Et après le Covid-19 ?
L’inefficacité de l’hôpital privé dans la lutte contre le Covid-19, auquel il faut ajouter son coût pour les citoyens européens, devraient suffire à décider l’abandon des logiques néolibérales de coupes budgétaires des systèmes de santé publics et à mettre fin à toute forme d’encouragement de la privatisation de la santé.
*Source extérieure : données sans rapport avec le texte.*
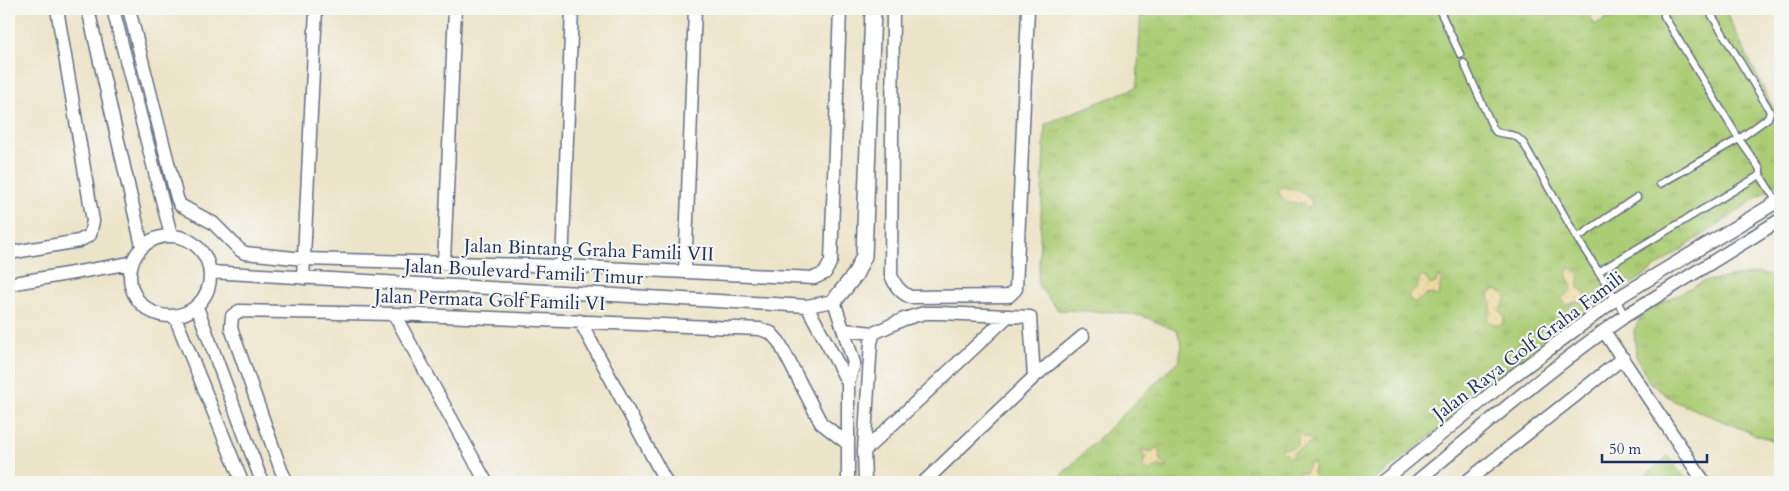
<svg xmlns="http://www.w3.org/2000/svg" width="1789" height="491" viewBox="0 0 1789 491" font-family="Cardo,serif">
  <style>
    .grass { fill: url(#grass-tufts); stroke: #647e6a }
    .sand { fill: url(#sand-dots); stroke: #84847e }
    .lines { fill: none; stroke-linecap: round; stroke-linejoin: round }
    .service-casing { stroke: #646e83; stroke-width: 9 }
    .minor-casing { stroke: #646e83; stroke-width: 15 }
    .tertiary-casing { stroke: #646e83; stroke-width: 18 }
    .service { stroke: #fff; stroke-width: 6 }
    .minor { stroke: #fff; stroke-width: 12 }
    .tertiary { stroke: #fff; stroke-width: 15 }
    .labels { text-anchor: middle; stroke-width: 4.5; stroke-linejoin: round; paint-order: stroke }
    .street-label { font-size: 19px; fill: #1b2f5e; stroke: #f6f6f2 }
  </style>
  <defs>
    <pattern id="grass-tufts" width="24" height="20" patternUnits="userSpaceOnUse" patternTransform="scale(1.25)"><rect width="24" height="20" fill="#accd76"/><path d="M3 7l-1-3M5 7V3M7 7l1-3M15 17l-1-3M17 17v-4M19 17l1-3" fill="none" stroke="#93b068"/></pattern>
    <pattern id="sand-dots" width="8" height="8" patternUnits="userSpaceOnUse" patternTransform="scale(1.25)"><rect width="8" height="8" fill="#eeda9e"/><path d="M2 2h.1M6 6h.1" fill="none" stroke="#ccbb8a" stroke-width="1.8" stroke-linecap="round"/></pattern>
  </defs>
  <rect width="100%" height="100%" fill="#f6f6f2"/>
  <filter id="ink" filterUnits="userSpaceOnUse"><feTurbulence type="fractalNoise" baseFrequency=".02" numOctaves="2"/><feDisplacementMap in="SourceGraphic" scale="10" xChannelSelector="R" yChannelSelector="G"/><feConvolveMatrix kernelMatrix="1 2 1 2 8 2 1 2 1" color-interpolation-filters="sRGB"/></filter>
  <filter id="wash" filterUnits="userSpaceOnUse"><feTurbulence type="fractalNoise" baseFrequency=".0096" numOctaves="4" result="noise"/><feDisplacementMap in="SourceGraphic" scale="20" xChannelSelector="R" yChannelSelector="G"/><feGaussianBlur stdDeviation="1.12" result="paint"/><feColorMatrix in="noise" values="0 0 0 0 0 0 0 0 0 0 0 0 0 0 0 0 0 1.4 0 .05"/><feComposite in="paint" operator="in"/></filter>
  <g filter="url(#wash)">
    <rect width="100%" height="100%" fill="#ece4c8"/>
    <path class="grass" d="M1141,9H1588L1594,25L1623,9H1724L1780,122V182L1618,293L1513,371L1372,482H1054L1179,360L1182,346L1177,331L1143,316L1112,312L1058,310L1038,285L1045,124L1137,87Z
      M1759,273L1780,277V442L1756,435L1674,401L1649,382L1636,356L1634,330L1644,312L1704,281Z
      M1668,456L1688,482H1639Z"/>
    <path class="sand" d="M1283,187C1300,192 1298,189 1312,201V207L1307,208C1300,200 1295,203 1287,203L1278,192L1279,189Z
      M1572,268L1580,275L1578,288L1585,292L1586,299L1582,302L1578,301L1568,305L1561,298L1571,291L1572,287L1566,274L1568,269Z
      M1438,275L1441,277L1439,296L1427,294L1415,303L1409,299L1408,295L1417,289L1420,277H1425L1430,285L1436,283Z
      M1494,290L1503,293L1506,297L1505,303L1499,310L1504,316V323L1501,325H1494L1487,321L1491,307L1489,294Z
      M1300,433L1304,437L1314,441L1295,452L1290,458L1280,448C1296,450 1297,448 1300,433Z
      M1158,447L1160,449V461L1167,467L1165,468L1159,465L1150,471L1144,470L1143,466L1145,456L1141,452V449L1149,452Z
      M1312,463H1315L1313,473L1316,479L1322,480V482H1306L1305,478L1298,475L1299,472L1304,473L1307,470L1309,464Z"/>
  </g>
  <g filter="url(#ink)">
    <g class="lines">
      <defs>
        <path id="service" d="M1439,9L1460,54
          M1664,9V16L1739,139L1768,118L1770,112L1767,106L1708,9
          M1464,63L1493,128L1496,132C1510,136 1514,132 1524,144L1577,238L1616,299L1625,316
          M1760,175L1777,202
          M1577,238L1637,197
          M1598,272L1760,175V169L1739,139L1660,184"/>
        <path id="minor" d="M88,9L142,246
          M113,9L171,235
          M129,9L177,198L180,205L213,223L240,250L245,253L304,259L562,266L814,278L825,273L831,261L840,9
          M893,9L891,275C895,286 900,292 910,297L1009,296L1016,289L1028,9
          M130 276a40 40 0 1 1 80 0a40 40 0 1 1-80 0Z
          M9,253L79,241L90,235L93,221L57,9
          M444,262L455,9
          M562,266L572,9
          M210,272L807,306L834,301L854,363L848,383V482
          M685,272L695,9
          M303,278L316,9
          M9,284L131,263
          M807,306L848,383
          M197,307L262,482
          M394,314L486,482
          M175,317L242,482
          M580,321L666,482
          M844,330L874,333
          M1604,331L1704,482
          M864,451L871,342L874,333L904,319L924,313H941L1030,317L1034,377
          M287,482L281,470L231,328L232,316L239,311L394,314L760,329L771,333L779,342L821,423L847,443
          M865,482L864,451L1008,316
          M924,482L1034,377L1083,336
          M1382,482L1504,383L1616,299L1780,200
          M1416,482C1484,426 1552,367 1625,316L1780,220
          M1466,482L1623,358"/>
        <path id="tertiary" d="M834,301L855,275L864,256L873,9"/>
      </defs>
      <use href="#service" class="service-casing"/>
      <use href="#minor" class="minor-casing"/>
      <use href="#tertiary" class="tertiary-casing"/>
      <use href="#service" class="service"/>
      <use href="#minor" class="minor"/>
      <use href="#tertiary" class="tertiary"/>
    </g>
  </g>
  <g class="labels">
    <g class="street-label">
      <text transform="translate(589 249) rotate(2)" y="7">Jalan Bintang Graha Famili VII</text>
      <text transform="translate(524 271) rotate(3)" y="7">Jalan Boulevard Famili Timur</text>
      <text transform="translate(490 299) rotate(2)" y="7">Jalan Permata Golf Famili VI</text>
      <text transform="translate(1528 345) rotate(-37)" y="7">Jalan Raya Golf Graha Famili</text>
    </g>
  </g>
  <rect width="1789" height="491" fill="none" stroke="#f6f6f2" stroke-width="30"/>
  <path d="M1602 454v8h105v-8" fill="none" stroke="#1b2f5e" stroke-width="2.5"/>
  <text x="1609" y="454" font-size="15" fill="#1b2f5e" stroke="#f6f6f2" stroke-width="4" paint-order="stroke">50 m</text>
</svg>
Pourtant c’est tout à fait le contraire qui pourrait se produire. Tout d’abord parce que les hôpitaux privés se placent en bonne position pour continuer à faire valoir leurs intérêts, en dépit de toute analyse de leur contribution réelle à la gestion de la crise. Ensuite parce que la dette accumulée par les États européens pour faire face à la crise sanitaire et sauver leurs économies finira par se heurter aux principes de la gouvernance économique européenne dès lors que le Covid-19 sera vaincu. Le remboursement de la dette pourrait alors continuer à servir de prétexte à de nouvelles coupes budgétaires des services publics, y compris dans le domaine de la santé.